■ **INSTRUCTIONS TO FOLLOW**: Print the listing below exactly, images excluded.

■ **MATERIAL SHOWN**:
■ ■ ■ ■ ■

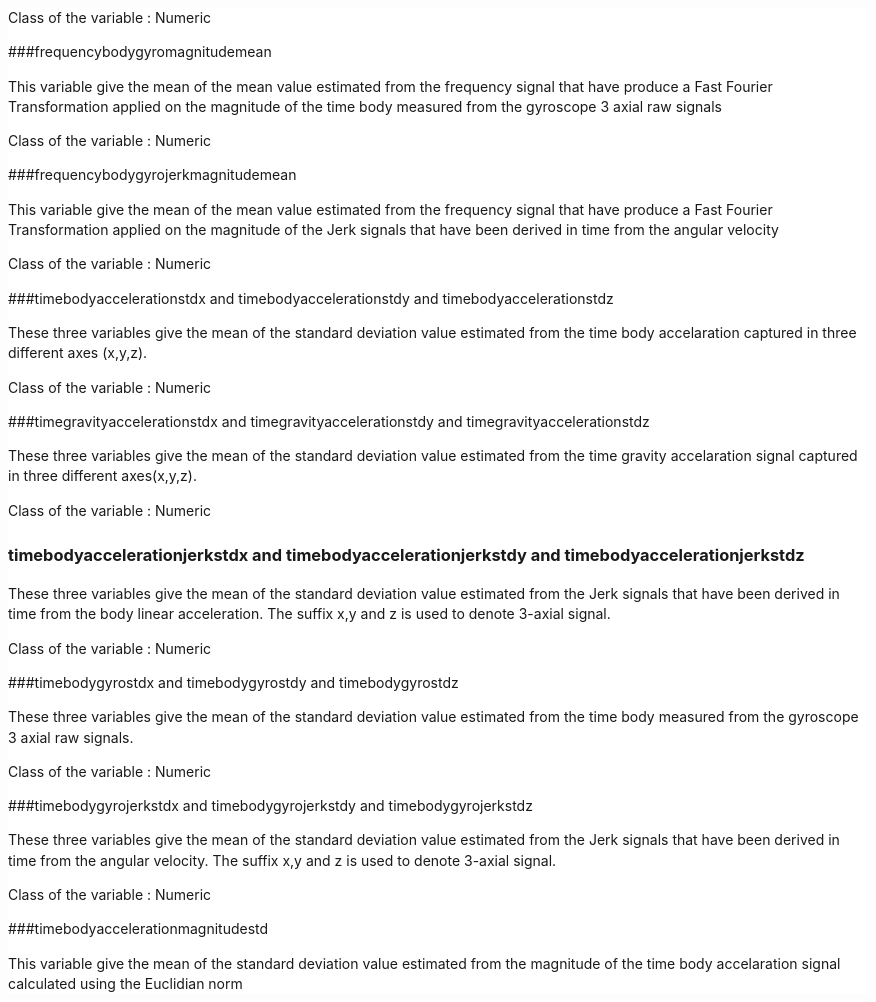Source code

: Class of the variable : Numeric 

###frequencybodygyromagnitudemean

This variable give the mean of the mean value estimated from the frequency signal that have produce a Fast Fourier Transformation applied on the magnitude of the time body  measured from the gyroscope 3 axial raw signals

Class of the variable : Numeric 

###frequencybodygyrojerkmagnitudemean

This variable give the mean of the mean value estimated from the frequency signal that have produce a Fast Fourier Transformation applied on the magnitude of  the Jerk signals that have been derived in time from the angular velocity

Class of the variable : Numeric 

###timebodyaccelerationstdx and timebodyaccelerationstdy and timebodyaccelerationstdz

These three variables give the mean of the standard deviation value estimated from  the time body accelaration  captured in three different axes (x,y,z). 

Class of the variable : Numeric 

###timegravityaccelerationstdx and timegravityaccelerationstdy and timegravityaccelerationstdz

These three variables give the mean of the standard deviation value estimated from the time gravity accelaration signal captured in three different axes(x,y,z). 

Class of the variable : Numeric 

### timebodyaccelerationjerkstdx and timebodyaccelerationjerkstdy and timebodyaccelerationjerkstdz

These three variables give the mean of the standard deviation value estimated from the Jerk signals that have been derived in time from the body linear acceleration. The suffix x,y and z is used to denote 3-axial signal.

Class of the variable : Numeric 

###timebodygyrostdx and timebodygyrostdy and timebodygyrostdz

These three variables give the mean of the standard deviation value estimated from the time body  measured from the gyroscope 3 axial raw signals. 

Class of the variable : Numeric 

###timebodygyrojerkstdx and timebodygyrojerkstdy and timebodygyrojerkstdz

These three variables give the mean of the standard deviation value estimated from the Jerk signals that have been derived in time from the angular velocity. The suffix x,y and z is used to denote 3-axial signal.

Class of the variable : Numeric 

###timebodyaccelerationmagnitudestd

This variable give the mean of the standard deviation value estimated from the magnitude of the time body accelaration signal calculated using the Euclidian norm
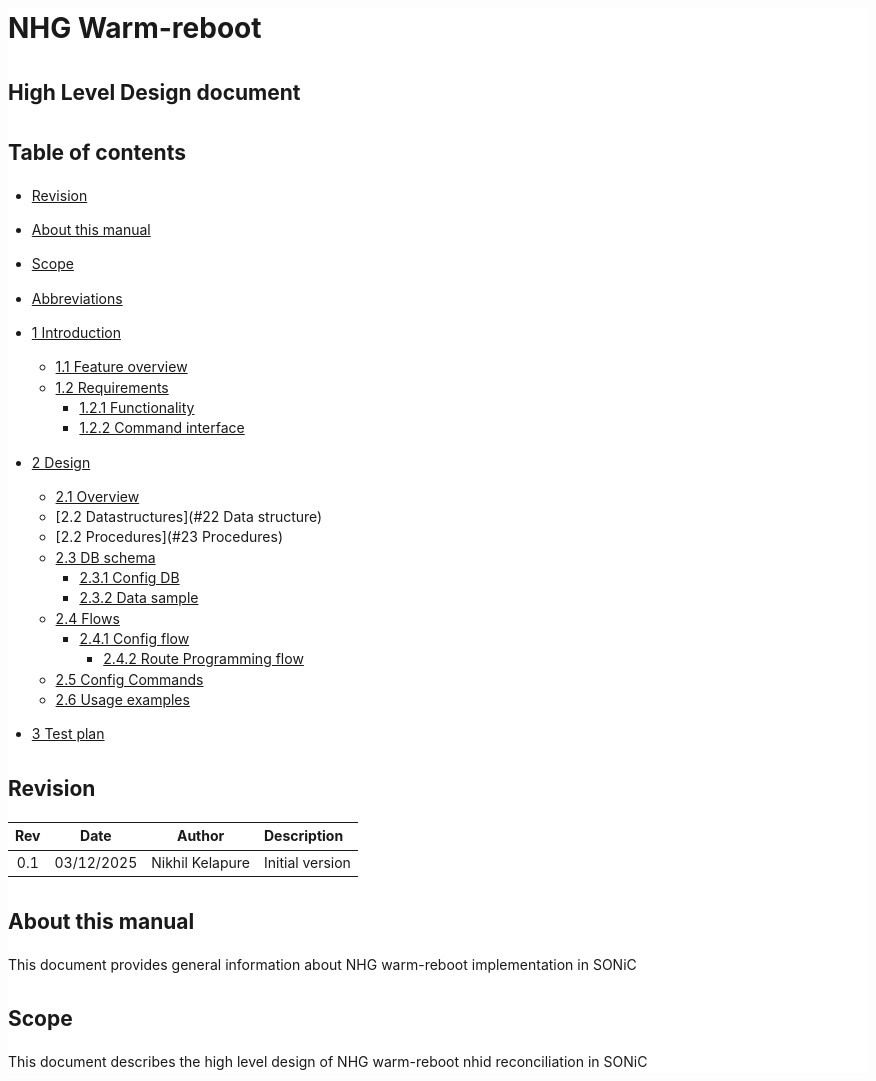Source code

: # NHG Warm-reboot

## High Level Design document

## Table of contents

- [Revision](#revision)

- [About this manual](#about-this-manual)

- [Scope](#scope)

- [Abbreviations](#abbreviations)

- [1 Introduction](#1-introduction)
    - [1.1 Feature overview](#11-feature-overview)
    - [1.2 Requirements](#12-requirements)
        - [1.2.1 Functionality](#121-functionality)
        - [1.2.2 Command interface](#122-command-interface)
    
- [2 Design](#2-design)
    - [2.1 Overview](#21-overview)
    - [2.2 Datastructures](#22 Data structure)
    - [2.2 Procedures](#23 Procedures)
    - [2.3 DB schema](#23-db-schema)
        - [2.3.1 Config DB](#231-config-db)
        - [2.3.2 Data sample](#232-data-sample)
    - [2.4 Flows](#24-flows)
      - [2.4.1 Config flow](#241-config-flow)
        - [2.4.2 Route Programming flow](#242-route-programming-flow)
    - [2.5 Config Commands](#25-config-commands)
    - [2.6 Usage examples](#26-usage-examples)
    
- [3 Test plan](#3-test-plan)
  
    

## Revision

| Rev  |    Date    |     Author      | Description     |
| :--: | :--------: | :-------------: | :-------------- |
| 0.1  | 03/12/2025 | Nikhil Kelapure | Initial version |

## About this manual

This document provides general information about NHG warm-reboot implementation in SONiC

## Scope

This document describes the high level design of NHG warm-reboot nhid reconciliation in SONiC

■ ■ ■ ■ ■

■ **TASK RESPONSE**:
Source code

: Class of the variable : Numeric 

###frequencybodygyromagnitudemean

This variable give the mean of the mean value estimated from the frequency signal that have produce a Fast Fourier Transformation applied on the magnitude of the time body  measured from the gyroscope 3 axial raw signals

Class of the variable : Numeric 

###frequencybodygyrojerkmagnitudemean

This variable give the mean of the mean value estimated from the frequency signal that have produce a Fast Fourier Transformation applied on the magnitude of  the Jerk signals that have been derived in time from the angular velocity

Class of the variable : Numeric 

###timebodyaccelerationstdx and timebodyaccelerationstdy and timebodyaccelerationstdz

These three variables give the mean of the standard deviation value estimated from  the time body accelaration  captured in three different axes (x,y,z). 

Class of the variable : Numeric 

###timegravityaccelerationstdx and timegravityaccelerationstdy and timegravityaccelerationstdz

These three variables give the mean of the standard deviation value estimated from the time gravity accelaration signal captured in three different axes(x,y,z). 

Class of the variable : Numeric 

### timebodyaccelerationjerkstdx and timebodyaccelerationjerkstdy and timebodyaccelerationjerkstdz

These three variables give the mean of the standard deviation value estimated from the Jerk signals that have been derived in time from the body linear acceleration. The suffix x,y and z is used to denote 3-axial signal.

Class of the variable : Numeric 

###timebodygyrostdx and timebodygyrostdy and timebodygyrostdz

These three variables give the mean of the standard deviation value estimated from the time body  measured from the gyroscope 3 axial raw signals. 

Class of the variable : Numeric 

###timebodygyrojerkstdx and timebodygyrojerkstdy and timebodygyrojerkstdz

These three variables give the mean of the standard deviation value estimated from the Jerk signals that have been derived in time from the angular velocity. The suffix x,y and z is used to denote 3-axial signal.

Class of the variable : Numeric 

###timebodyaccelerationmagnitudestd

This variable give the mean of the standard deviation value estimated from the magnitude of the time body accelaration signal calculated using the Euclidian norm
Source code

: # NHG Warm-reboot

## High Level Design document

## Table of contents

- [Revision](#revision)

- [About this manual](#about-this-manual)

- [Scope](#scope)

- [Abbreviations](#abbreviations)

- [1 Introduction](#1-introduction)
    - [1.1 Feature overview](#11-feature-overview)
    - [1.2 Requirements](#12-requirements)
        - [1.2.1 Functionality](#121-functionality)
        - [1.2.2 Command interface](#122-command-interface)
    
- [2 Design](#2-design)
    - [2.1 Overview](#21-overview)
    - [2.2 Datastructures](#22 Data structure)
    - [2.2 Procedures](#23 Procedures)
    - [2.3 DB schema](#23-db-schema)
        - [2.3.1 Config DB](#231-config-db)
        - [2.3.2 Data sample](#232-data-sample)
    - [2.4 Flows](#24-flows)
      - [2.4.1 Config flow](#241-config-flow)
        - [2.4.2 Route Programming flow](#242-route-programming-flow)
    - [2.5 Config Commands](#25-config-commands)
    - [2.6 Usage examples](#26-usage-examples)
    
- [3 Test plan](#3-test-plan)
  
    

## Revision

| Rev  |    Date    |     Author      | Description     |
| :--: | :--------: | :-------------: | :-------------- |
| 0.1  | 03/12/2025 | Nikhil Kelapure | Initial version |

## About this manual

This document provides general information about NHG warm-reboot implementation in SONiC

## Scope

This document describes the high level design of NHG warm-reboot nhid reconciliation in SONiC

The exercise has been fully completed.